Justice Judd concluded that this was the correct approach. His also held that the information disclosed in Timbercorp’s consolidated annual reports contained information regarding performance risk and consequently it was not reasonable to expect this information to be included in the PDS.

Reliance

Justice Judd was highly critical of the form and content of the plaintiff’s evidence in relation to reliance. His honour referred to the prepared witness statements as “formulaic”, having “striking similarities” and observed that “where issues such as reliance are raised, witness statements are often an unsatisfactory form of evidence in chief.” His Honour found that the plaintiff had not relied on the PDS in making his investment decision. He placed emphasis on the fact that:

  1. The PDSs were provided to the plaintiff at a 2 hour meeting with a financial advisor, after which the plaintiff signed the scheme application;
  2. That he was not persuaded the plaintiff read the PDSs in any detail;
  3. The plaintiff’s inducement into the scheme was “a matter of selecting a project to provide him with required tax relief” as the plaintiff had significant tax liability.

Implications

The decision of the Victorian Supreme Court is likely to have significant implications for those contemplating actions arising from the collapse of managed investment scheme operators.

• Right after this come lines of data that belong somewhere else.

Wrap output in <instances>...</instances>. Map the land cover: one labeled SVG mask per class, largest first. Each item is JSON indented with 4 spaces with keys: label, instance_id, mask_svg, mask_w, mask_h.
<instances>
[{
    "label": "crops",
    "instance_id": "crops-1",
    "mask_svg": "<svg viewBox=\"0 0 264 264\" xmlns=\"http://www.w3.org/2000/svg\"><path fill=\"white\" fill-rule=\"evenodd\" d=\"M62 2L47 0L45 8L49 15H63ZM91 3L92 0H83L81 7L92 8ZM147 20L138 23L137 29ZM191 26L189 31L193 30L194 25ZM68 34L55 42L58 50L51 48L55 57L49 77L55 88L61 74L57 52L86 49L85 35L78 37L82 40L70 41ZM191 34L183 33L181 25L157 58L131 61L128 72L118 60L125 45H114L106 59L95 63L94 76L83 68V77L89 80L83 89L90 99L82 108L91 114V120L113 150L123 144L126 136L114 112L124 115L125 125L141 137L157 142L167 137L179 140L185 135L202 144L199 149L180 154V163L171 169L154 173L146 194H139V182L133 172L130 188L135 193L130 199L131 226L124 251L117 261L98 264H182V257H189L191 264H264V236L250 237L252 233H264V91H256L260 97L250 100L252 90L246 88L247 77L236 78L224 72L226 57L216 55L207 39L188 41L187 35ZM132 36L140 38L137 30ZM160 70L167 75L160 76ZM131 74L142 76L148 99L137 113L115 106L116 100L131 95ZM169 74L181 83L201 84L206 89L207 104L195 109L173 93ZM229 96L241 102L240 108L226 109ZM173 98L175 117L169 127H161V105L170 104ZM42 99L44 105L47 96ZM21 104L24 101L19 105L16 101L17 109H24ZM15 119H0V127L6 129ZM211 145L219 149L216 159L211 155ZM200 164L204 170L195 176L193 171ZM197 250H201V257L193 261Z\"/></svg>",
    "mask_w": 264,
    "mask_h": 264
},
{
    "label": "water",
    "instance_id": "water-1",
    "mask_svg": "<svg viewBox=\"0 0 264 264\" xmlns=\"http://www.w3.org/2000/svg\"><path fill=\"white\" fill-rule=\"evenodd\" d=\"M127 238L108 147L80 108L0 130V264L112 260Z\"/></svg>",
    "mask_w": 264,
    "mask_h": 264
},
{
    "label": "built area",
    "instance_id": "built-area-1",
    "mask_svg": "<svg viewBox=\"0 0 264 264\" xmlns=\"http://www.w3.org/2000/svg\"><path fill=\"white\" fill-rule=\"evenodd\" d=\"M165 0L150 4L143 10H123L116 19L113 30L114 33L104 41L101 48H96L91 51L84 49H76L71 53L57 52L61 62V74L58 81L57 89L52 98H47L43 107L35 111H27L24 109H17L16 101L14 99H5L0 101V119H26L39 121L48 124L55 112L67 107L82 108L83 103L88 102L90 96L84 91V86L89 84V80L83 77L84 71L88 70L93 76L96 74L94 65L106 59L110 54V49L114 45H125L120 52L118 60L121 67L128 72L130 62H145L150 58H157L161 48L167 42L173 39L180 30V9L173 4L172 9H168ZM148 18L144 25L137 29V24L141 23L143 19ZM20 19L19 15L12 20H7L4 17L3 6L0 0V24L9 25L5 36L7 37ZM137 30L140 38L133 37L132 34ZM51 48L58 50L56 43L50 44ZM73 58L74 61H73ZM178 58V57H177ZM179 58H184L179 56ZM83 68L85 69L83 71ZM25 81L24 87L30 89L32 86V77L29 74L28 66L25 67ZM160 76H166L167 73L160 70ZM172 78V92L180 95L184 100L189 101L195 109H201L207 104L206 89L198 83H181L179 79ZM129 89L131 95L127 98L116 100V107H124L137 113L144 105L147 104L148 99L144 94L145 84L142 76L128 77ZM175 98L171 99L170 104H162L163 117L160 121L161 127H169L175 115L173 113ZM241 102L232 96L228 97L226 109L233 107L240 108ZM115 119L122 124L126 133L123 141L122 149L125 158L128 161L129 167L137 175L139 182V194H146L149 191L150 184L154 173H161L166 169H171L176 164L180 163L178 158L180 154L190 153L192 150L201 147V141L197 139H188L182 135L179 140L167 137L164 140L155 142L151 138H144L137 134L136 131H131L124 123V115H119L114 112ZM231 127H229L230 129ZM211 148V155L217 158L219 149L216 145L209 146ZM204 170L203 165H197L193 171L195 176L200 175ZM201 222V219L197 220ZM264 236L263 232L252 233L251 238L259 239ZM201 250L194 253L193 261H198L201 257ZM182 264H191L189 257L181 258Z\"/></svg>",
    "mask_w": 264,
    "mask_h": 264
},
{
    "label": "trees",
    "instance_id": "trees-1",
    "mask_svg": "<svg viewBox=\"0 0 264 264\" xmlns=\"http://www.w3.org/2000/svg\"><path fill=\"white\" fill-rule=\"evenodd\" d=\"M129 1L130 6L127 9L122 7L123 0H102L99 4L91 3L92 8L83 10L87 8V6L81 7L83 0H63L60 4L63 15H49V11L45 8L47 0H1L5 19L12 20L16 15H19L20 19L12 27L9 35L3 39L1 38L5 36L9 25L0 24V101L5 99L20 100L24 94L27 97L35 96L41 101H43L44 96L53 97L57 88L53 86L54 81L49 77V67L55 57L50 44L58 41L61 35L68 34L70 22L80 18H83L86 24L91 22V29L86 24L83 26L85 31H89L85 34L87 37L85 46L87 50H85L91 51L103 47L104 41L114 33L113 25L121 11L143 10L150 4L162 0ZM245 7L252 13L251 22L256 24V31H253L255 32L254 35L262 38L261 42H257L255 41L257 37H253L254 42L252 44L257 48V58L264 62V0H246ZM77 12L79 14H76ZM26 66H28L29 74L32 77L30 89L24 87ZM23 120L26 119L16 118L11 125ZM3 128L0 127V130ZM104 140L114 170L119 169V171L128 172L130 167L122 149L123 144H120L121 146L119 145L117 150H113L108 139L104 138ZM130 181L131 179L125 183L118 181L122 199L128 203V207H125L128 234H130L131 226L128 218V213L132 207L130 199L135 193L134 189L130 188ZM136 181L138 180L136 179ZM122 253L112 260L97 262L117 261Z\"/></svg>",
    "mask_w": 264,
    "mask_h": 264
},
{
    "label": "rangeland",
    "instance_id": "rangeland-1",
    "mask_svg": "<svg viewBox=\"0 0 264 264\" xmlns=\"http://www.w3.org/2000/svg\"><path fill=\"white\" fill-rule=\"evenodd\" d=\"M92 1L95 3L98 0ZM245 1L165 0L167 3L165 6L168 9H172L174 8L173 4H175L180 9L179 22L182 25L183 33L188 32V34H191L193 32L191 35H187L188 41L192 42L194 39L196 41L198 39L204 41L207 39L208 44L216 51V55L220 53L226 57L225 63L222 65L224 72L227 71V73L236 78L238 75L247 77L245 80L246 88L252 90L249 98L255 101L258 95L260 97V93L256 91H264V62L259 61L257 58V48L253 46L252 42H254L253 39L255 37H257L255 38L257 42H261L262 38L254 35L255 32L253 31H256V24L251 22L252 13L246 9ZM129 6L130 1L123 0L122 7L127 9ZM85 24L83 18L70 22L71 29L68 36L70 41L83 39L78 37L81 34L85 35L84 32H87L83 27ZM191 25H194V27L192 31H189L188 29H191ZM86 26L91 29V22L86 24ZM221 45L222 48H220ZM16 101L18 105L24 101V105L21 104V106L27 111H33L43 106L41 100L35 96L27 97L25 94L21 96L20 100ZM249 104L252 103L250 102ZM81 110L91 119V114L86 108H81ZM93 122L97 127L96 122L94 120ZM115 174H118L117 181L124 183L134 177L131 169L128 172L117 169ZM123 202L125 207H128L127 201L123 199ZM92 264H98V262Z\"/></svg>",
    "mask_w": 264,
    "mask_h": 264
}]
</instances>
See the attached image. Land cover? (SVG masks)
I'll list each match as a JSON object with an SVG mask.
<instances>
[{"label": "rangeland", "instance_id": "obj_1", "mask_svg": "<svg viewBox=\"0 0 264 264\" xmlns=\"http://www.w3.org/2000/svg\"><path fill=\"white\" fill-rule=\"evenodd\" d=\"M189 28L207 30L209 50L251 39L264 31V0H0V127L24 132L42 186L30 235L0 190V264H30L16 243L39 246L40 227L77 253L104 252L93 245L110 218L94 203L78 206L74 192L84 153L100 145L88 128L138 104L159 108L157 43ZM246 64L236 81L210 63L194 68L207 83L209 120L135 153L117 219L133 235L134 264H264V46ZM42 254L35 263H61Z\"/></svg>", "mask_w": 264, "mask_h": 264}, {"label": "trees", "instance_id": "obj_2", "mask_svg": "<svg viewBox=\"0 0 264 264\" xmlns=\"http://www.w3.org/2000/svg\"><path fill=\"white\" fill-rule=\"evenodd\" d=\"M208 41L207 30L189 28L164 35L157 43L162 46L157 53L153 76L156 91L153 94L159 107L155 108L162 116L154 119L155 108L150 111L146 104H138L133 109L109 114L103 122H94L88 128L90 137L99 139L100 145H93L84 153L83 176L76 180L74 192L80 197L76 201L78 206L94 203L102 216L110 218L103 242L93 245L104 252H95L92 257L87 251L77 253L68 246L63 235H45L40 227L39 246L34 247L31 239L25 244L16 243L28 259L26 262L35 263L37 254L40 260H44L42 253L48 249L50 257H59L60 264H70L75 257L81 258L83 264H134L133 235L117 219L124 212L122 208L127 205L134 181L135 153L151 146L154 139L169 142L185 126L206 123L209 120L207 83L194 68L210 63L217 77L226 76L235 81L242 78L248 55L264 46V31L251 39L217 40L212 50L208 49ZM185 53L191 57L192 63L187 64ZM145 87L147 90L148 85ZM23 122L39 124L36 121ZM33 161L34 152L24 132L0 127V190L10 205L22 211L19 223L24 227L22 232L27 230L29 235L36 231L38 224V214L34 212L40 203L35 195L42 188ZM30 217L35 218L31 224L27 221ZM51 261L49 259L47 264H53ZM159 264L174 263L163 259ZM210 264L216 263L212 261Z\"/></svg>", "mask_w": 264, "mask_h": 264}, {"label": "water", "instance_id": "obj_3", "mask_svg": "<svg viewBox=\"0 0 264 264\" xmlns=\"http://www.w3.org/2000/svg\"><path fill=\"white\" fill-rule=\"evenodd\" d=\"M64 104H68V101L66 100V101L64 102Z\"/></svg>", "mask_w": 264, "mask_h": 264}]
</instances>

The decision confirms that performance risks must be disclosed in a PDS, however the test to determine what constitutes a ‘significant risk’, pursuant to s 1013D of the Corporations Act, is an onerous one.

Section 1013F offers significant assistance to defendants where the performance risks are generally available. This may include being published within documents such as annual reports, consolidated accounts, the directors’ report, auditor’s report, or on company websites, whether in accordance with disclosure obligations or otherwise.

Investors will have difficulties pursuing claims founded on allegations of PDS non-disclosure where the evidence shows their investment decision was largely tax driven and not based on information contained in the PDS. A commercial approach has been adopted to questions of reliance and the scope of PDS disclosure requirements likely to create considerable difficulties for aggrieved investors.

Note: This decision may be subject to an appeal.